Saved data entries
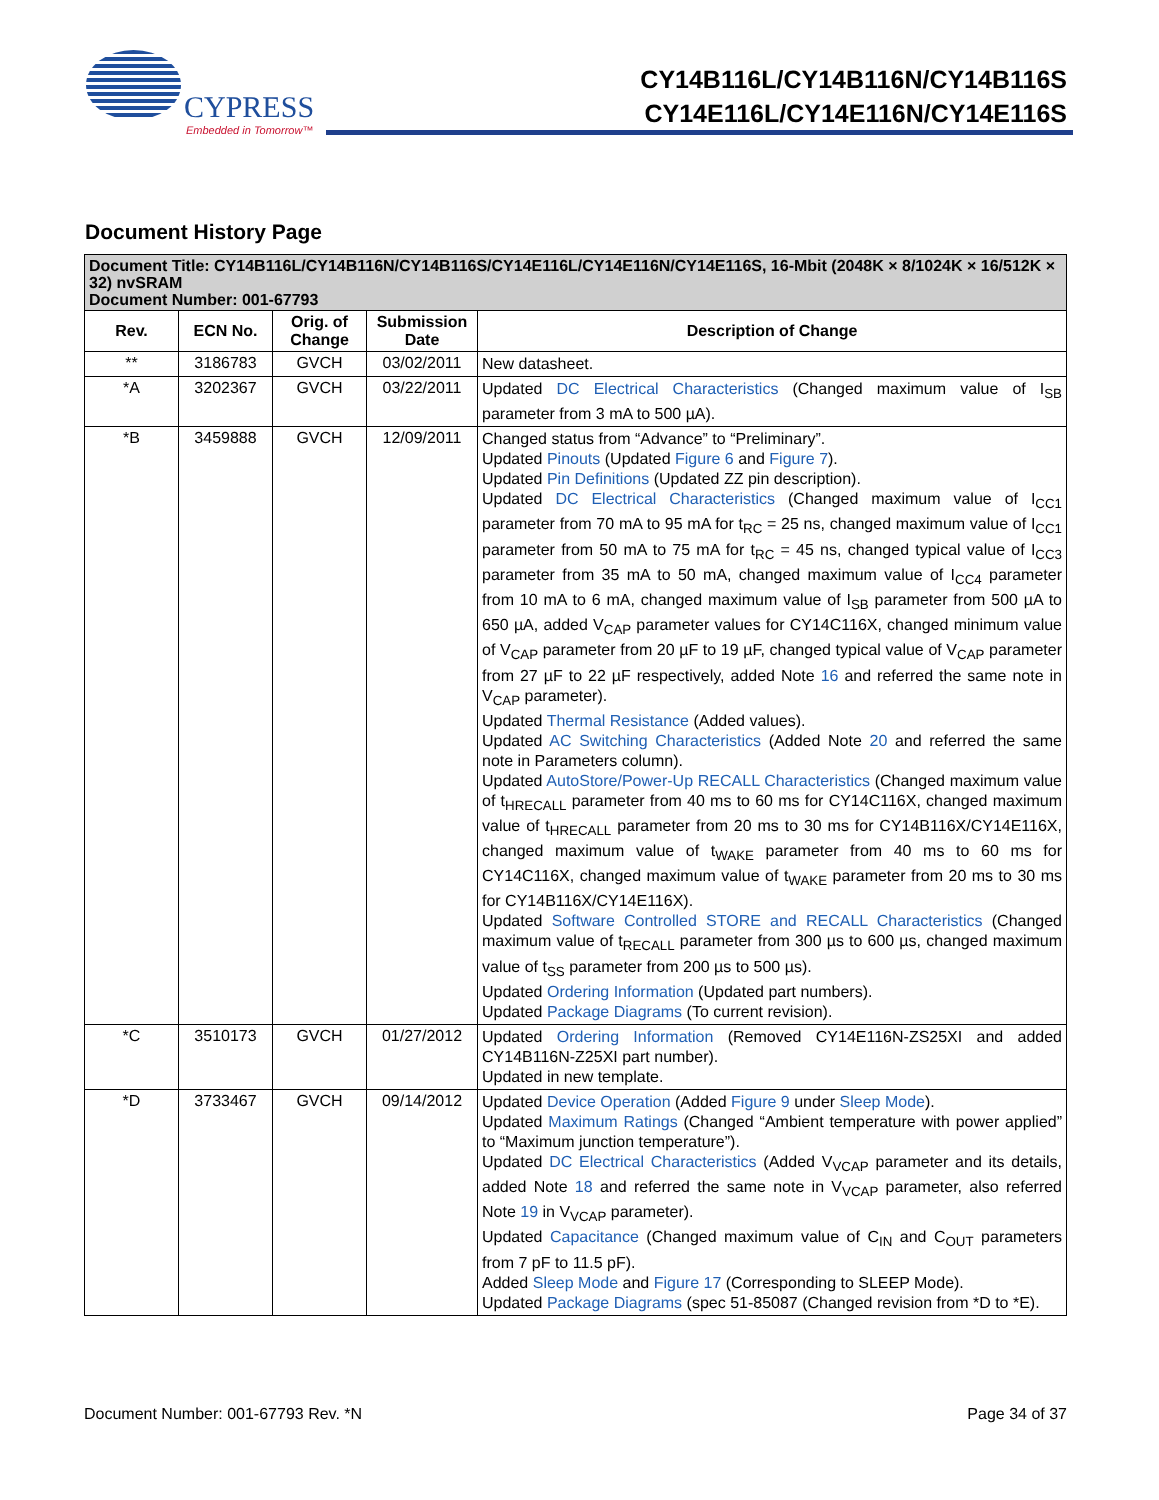CYPRESS
Embedded in Tomorrow™
CY14B116L/CY14B116N/CY14B116S
CY14E116L/CY14E116N/CY14E116S
Document History Page
| Document Title: CY14B116L/CY14B116N/CY14B116S/CY14E116L/CY14E116N/CY14E116S, 16-Mbit (2048K × 8/1024K × 16/512K × 32) nvSRAM Document Number: 001-67793 | | | | |
| --- | --- | --- | --- | --- |
| Rev. | ECN No. | Orig. of Change | Submission Date | Description of Change |
| ** | 3186783 | GVCH | 03/02/2011 | New datasheet. |
| *A | 3202367 | GVCH | 03/22/2011 | Updated DC Electrical Characteristics (Changed maximum value of I<sub>SB</sub> parameter from 3 mA to 500 µA). |
| *B | 3459888 | GVCH | 12/09/2011 | Changed status from “Advance” to “Preliminary”. Updated Pinouts (Updated Figure 6 and Figure 7 ). Updated Pin Definitions (Updated ZZ pin description). Updated DC Electrical Characteristics (Changed maximum value of I<sub>CC1</sub> parameter from 70 mA to 95 mA for t<sub>RC</sub> = 25 ns, changed maximum value of I<sub>CC1</sub> parameter from 50 mA to 75 mA for t<sub>RC</sub> = 45 ns, changed typical value of I<sub>CC3</sub> parameter from 35 mA to 50 mA, changed maximum value of I<sub>CC4</sub> parameter from 10 mA to 6 mA, changed maximum value of I<sub>SB</sub> parameter from 500 µA to 650 µA, added V<sub>CAP</sub> parameter values for CY14C116X, changed minimum value of V<sub>CAP</sub> parameter from 20 µF to 19 µF, changed typical value of V<sub>CAP</sub> parameter from 27 µF to 22 µF respectively, added Note 16 and referred the same note in V<sub>CAP</sub> parameter). Updated Thermal Resistance (Added values). Updated AC Switching Characteristics (Added Note 20 and referred the same note in Parameters column). Updated AutoStore/Power-Up RECALL Characteristics (Changed maximum value of t<sub>HRECALL</sub> parameter from 40 ms to 60 ms for CY14C116X, changed maximum value of t<sub>HRECALL</sub> parameter from 20 ms to 30 ms for CY14B116X/CY14E116X, changed maximum value of t<sub>WAKE</sub> parameter from 40 ms to 60 ms for CY14C116X, changed maximum value of t<sub>WAKE</sub> parameter from 20 ms to 30 ms for CY14B116X/CY14E116X). Updated Software Controlled STORE and RECALL Characteristics (Changed maximum value of t<sub>RECALL</sub> parameter from 300 µs to 600 µs, changed maximum value of t<sub>SS</sub> parameter from 200 µs to 500 µs). Updated Ordering Information (Updated part numbers). Updated Package Diagrams (To current revision). |
| *C | 3510173 | GVCH | 01/27/2012 | Updated Ordering Information (Removed CY14E116N-ZS25XI and added CY14B116N-Z25XI part number). Updated in new template. |
| *D | 3733467 | GVCH | 09/14/2012 | Updated Device Operation (Added Figure 9 under Sleep Mode ). Updated Maximum Ratings (Changed “Ambient temperature with power applied” to “Maximum junction temperature”). Updated DC Electrical Characteristics (Added V<sub>VCAP</sub> parameter and its details, added Note 18 and referred the same note in V<sub>VCAP</sub> parameter, also referred Note 19 in V<sub>VCAP</sub> parameter). Updated Capacitance (Changed maximum value of C<sub>IN</sub> and C<sub>OUT</sub> parameters from 7 pF to 11.5 pF). Added Sleep Mode and Figure 17 (Corresponding to SLEEP Mode). Updated Package Diagrams (spec 51-85087 (Changed revision from *D to *E). |
Document Number: 001-67793 Rev. *N Page 34 of 37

Problem to work on —
Return every record exactly. Pictures stay out.

Output for this exercise —
CYPRESS
Embedded in Tomorrow™
CY14B116L/CY14B116N/CY14B116S
CY14E116L/CY14E116N/CY14E116S
Document History Page
| Document Title: CY14B116L/CY14B116N/CY14B116S/CY14E116L/CY14E116N/CY14E116S, 16-Mbit (2048K × 8/1024K × 16/512K × 32) nvSRAM Document Number: 001-67793 | | | | |
| --- | --- | --- | --- | --- |
| Rev. | ECN No. | Orig. of Change | Submission Date | Description of Change |
| ** | 3186783 | GVCH | 03/02/2011 | New datasheet. |
| *A | 3202367 | GVCH | 03/22/2011 | Updated DC Electrical Characteristics (Changed maximum value of I<sub>SB</sub> parameter from 3 mA to 500 µA). |
| *B | 3459888 | GVCH | 12/09/2011 | Changed status from “Advance” to “Preliminary”. Updated Pinouts (Updated Figure 6 and Figure 7 ). Updated Pin Definitions (Updated ZZ pin description). Updated DC Electrical Characteristics (Changed maximum value of I<sub>CC1</sub> parameter from 70 mA to 95 mA for t<sub>RC</sub> = 25 ns, changed maximum value of I<sub>CC1</sub> parameter from 50 mA to 75 mA for t<sub>RC</sub> = 45 ns, changed typical value of I<sub>CC3</sub> parameter from 35 mA to 50 mA, changed maximum value of I<sub>CC4</sub> parameter from 10 mA to 6 mA, changed maximum value of I<sub>SB</sub> parameter from 500 µA to 650 µA, added V<sub>CAP</sub> parameter values for CY14C116X, changed minimum value of V<sub>CAP</sub> parameter from 20 µF to 19 µF, changed typical value of V<sub>CAP</sub> parameter from 27 µF to 22 µF respectively, added Note 16 and referred the same note in V<sub>CAP</sub> parameter). Updated Thermal Resistance (Added values). Updated AC Switching Characteristics (Added Note 20 and referred the same note in Parameters column). Updated AutoStore/Power-Up RECALL Characteristics (Changed maximum value of t<sub>HRECALL</sub> parameter from 40 ms to 60 ms for CY14C116X, changed maximum value of t<sub>HRECALL</sub> parameter from 20 ms to 30 ms for CY14B116X/CY14E116X, changed maximum value of t<sub>WAKE</sub> parameter from 40 ms to 60 ms for CY14C116X, changed maximum value of t<sub>WAKE</sub> parameter from 20 ms to 30 ms for CY14B116X/CY14E116X). Updated Software Controlled STORE and RECALL Characteristics (Changed maximum value of t<sub>RECALL</sub> parameter from 300 µs to 600 µs, changed maximum value of t<sub>SS</sub> parameter from 200 µs to 500 µs). Updated Ordering Information (Updated part numbers). Updated Package Diagrams (To current revision). |
| *C | 3510173 | GVCH | 01/27/2012 | Updated Ordering Information (Removed CY14E116N-ZS25XI and added CY14B116N-Z25XI part number). Updated in new template. |
| *D | 3733467 | GVCH | 09/14/2012 | Updated Device Operation (Added Figure 9 under Sleep Mode ). Updated Maximum Ratings (Changed “Ambient temperature with power applied” to “Maximum junction temperature”). Updated DC Electrical Characteristics (Added V<sub>VCAP</sub> parameter and its details, added Note 18 and referred the same note in V<sub>VCAP</sub> parameter, also referred Note 19 in V<sub>VCAP</sub> parameter). Updated Capacitance (Changed maximum value of C<sub>IN</sub> and C<sub>OUT</sub> parameters from 7 pF to 11.5 pF). Added Sleep Mode and Figure 17 (Corresponding to SLEEP Mode). Updated Package Diagrams (spec 51-85087 (Changed revision from *D to *E). |
Document Number: 001-67793 Rev. *N Page 34 of 37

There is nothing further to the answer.